No puedo escribir, no puedo dormir. Mi mente da vueltas de tantas palabras que vienen a ella. Por las noches doy vueltas en mi catre, la vieja estructura gime debajo de mi peso. La mugre cobija yace tirada en el piso y en el silencio opresor de la habitación creo escuchar tu suave voz, como una sirena llamándome, tarareando.

Viene a mi mente esa canción que tanto te gusta poner en la vitrola de la sala. No necesito decirte cual, ya lo sabes. Ahora más que nunca quisiera escucharla, no importa que sea tan tarde y todos estén dormidos.

Quiero poder llenarte de besos las mejillas regordetas hasta que se pongan rojas, como la enagua que a veces usas, acariciar tus cabellos largos como la seda y mirar tus ojitos resplandecientes para perderme en esos dos pozos negros y que ya nadie me encuentre.

¡Qué belleza de mujer! hasta Venus debe de envidiarte cuando te profeso mi amor a la luz de la luna. Toñita, las flores y las perlas las ofrezco a tus pies, bueno, si las tuviera, pero soy un simple pelado y tengo que conformarme con darte azucenas blancas que robé de la casa de Doña Panchita.
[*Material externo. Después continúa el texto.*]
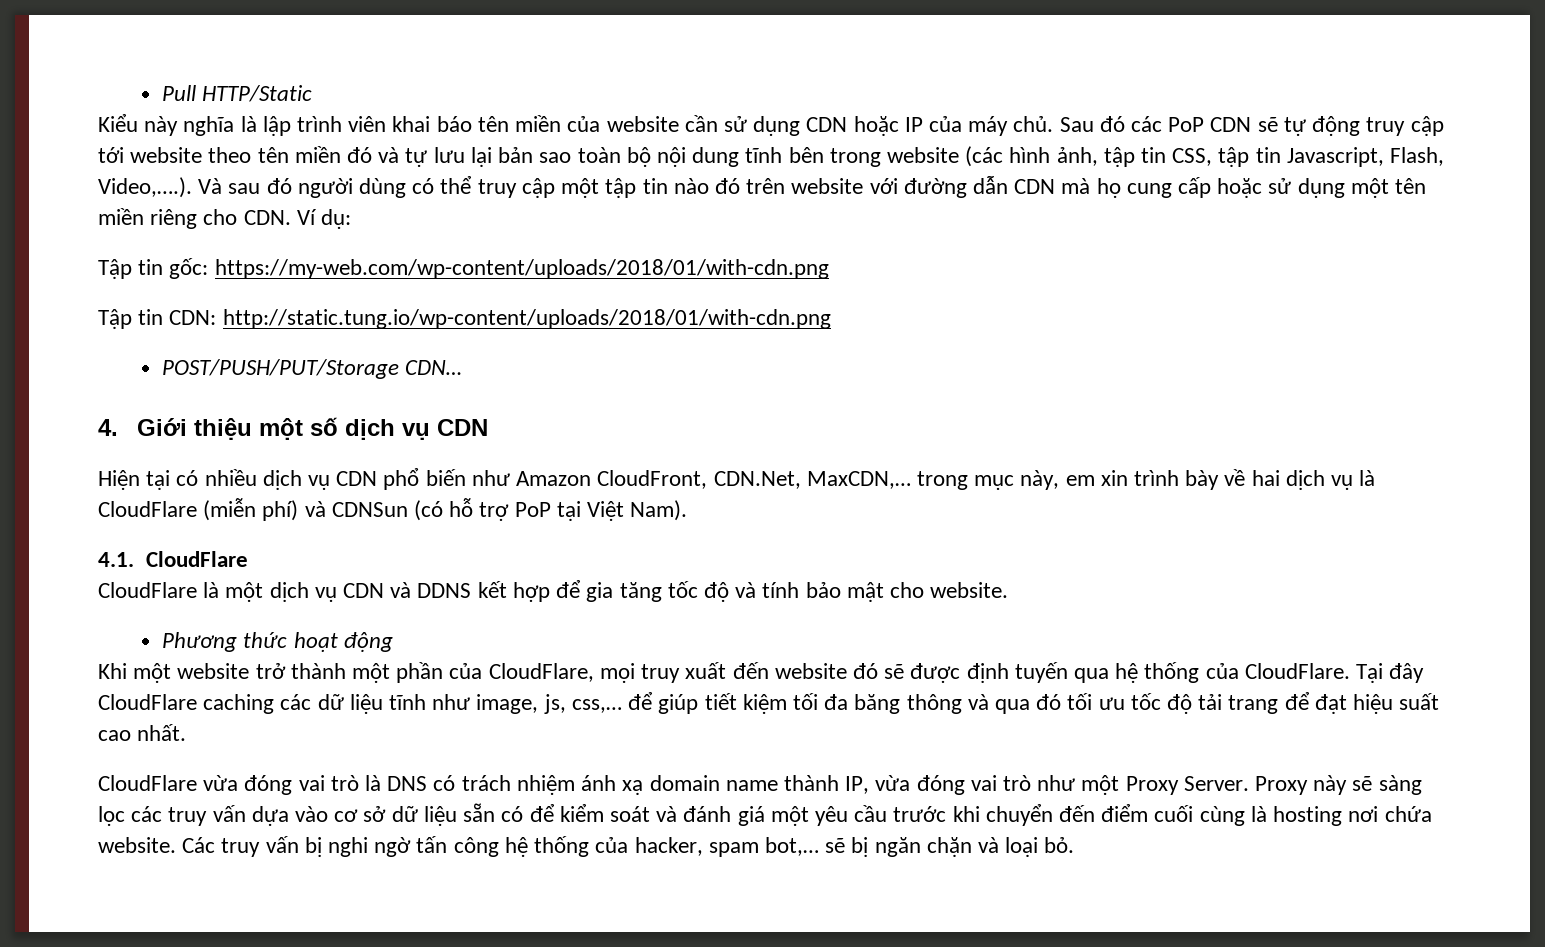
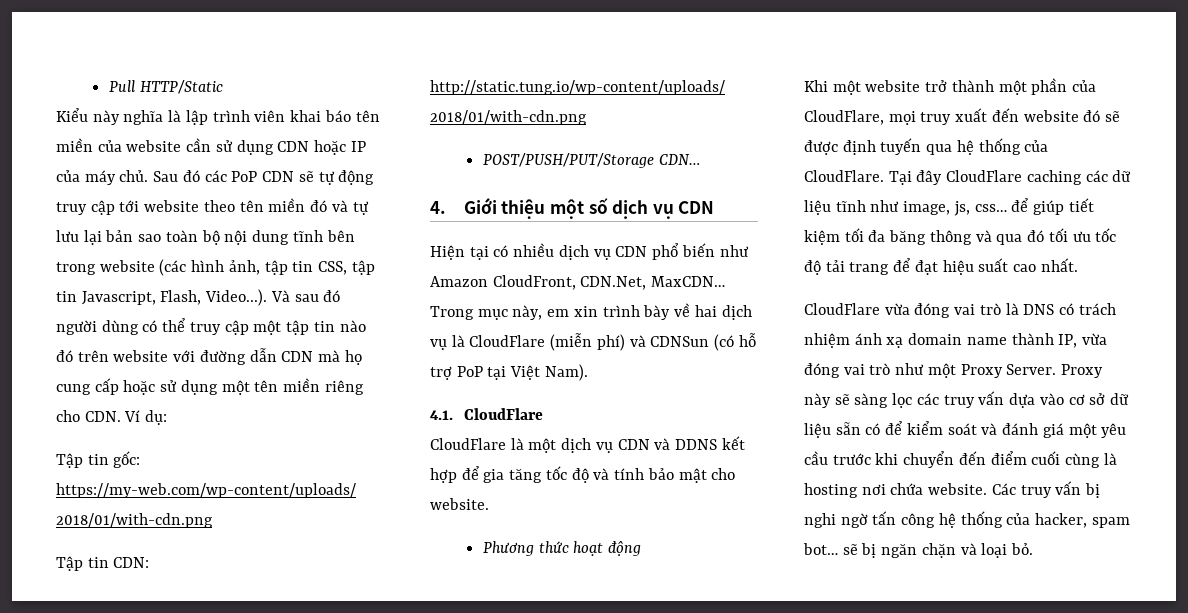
[98,177,192,198] Video,….). -> [205,289,268,306] Video...).
[806,471,968,490] MaxCDN,… trong -> [651,276,726,287] [430,306,474,320] MaxCDN… Trong
[571,699,622,713] css,… -> [974,204,1007,212] css…
[764,837,819,856] bot,… -> [803,543,838,555] bot…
Añoro tomar tus dulces manos y besarlas hasta que esos ojitos risueños se cierren junto a tu risa tímida y melodiosa. Oh, mi Toñita, los astros se asombran cuando te miran de lo chula que estás. Yo creo que brotaste a la vida de una lágrima de Afrodita, una gota transparente que cayó por su tersa piel, formando tu bella y femenina gracia.

¡Toñita, mi Toñita, hasta tu nombre exuda la inocencia de mil ninfas!

Se pega en mi lengua y desciende como miel, endulzando mi espíritu y curándome de la pesadez de esta cruel vida.

Yo no soy nada más que un fiel admirador, un creyente y seguidor de tu divina presencia que actúa como bálsamo y hace más pasadera la vida de perro que he llevado.

Tus gracias de mujer me dan vida y despiertas en este pobre ignorante la pasión de las letras. Yo nunca he sido un hombre sensible, mas en estos versos desesperados, escritos a la media noche, serán testigo de mi devoción hacia ti, mi prietita hermosa.